Pardoned Aussie Paedophile Trevor Lake Facing Deportation

The Australian government is no longer providing consular assistance to convicted paedophile Trevor Lake, who is understood to have received a recent pardon from the Cambodian government and now faces imminent deportation back to Australia.

Lake, now 70 years old, has served four years of an eight-year sentence imposed by Cambodian authorities in 2015.

He had been found guilty of paying for sex from two underage girls and filming the acts. The girls were 15 and 17 years old at the time of the offences.

The former high-profile Sydney-based adventure travel agent was arrested in 2014 in the Cambodian tourist resort of Siem Reap with two laptops and three cameras containing child exploitation material.

His offences were detected through the efforts of Cambodian child protection agency Action Pour Les Enfants (APLE), which referred the matter to police.

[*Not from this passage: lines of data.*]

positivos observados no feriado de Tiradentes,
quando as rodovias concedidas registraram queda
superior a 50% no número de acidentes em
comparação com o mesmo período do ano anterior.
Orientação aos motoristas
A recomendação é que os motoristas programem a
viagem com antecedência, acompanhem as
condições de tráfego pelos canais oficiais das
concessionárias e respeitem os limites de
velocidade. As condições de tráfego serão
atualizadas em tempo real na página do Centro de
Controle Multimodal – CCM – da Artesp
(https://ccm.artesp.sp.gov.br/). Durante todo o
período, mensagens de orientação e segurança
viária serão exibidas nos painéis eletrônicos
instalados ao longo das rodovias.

Lake was the former owner of the Discover Asia agency, and the Cambodian country manager for the Saigon-based Trails of Indo-China.

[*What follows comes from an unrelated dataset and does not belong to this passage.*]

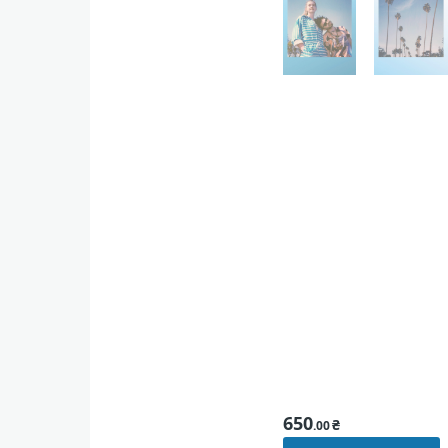
650
₴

After The Canberra Times learned that Lake had received a pardon, it sought confirmation from the Department of Foreign Affairs and Trade as to whether the Australian government had been providing him with consular assistance.

In a carefully worded statement that did not name Lake directly, the department said it was “no longer providing assistance to an Australian man previously detained in Cambodia, following his release from detention”.

“Due to privacy obligations, we are unable to provide further information.”

Lake is understood to hold both Australian and UK citizenship.

The protection agency which tipped off Lake’s offences to police reported that he would be deported following his release. His passport would be flagged which, in turn, would bring him to the attention of the Australian Border Force.

ABF and the Australian Federal Police have both been approached for comment, but neither would do so.

In 1996 the Australian Financial Review ran a series of articles about the pioneers of the Australian travel industry, and Lake was one of six people featured in the series. In May 2011, theSydney Morning Herald quoted Lake extensively in an article on the expansion of the Vietnamese tourism industry.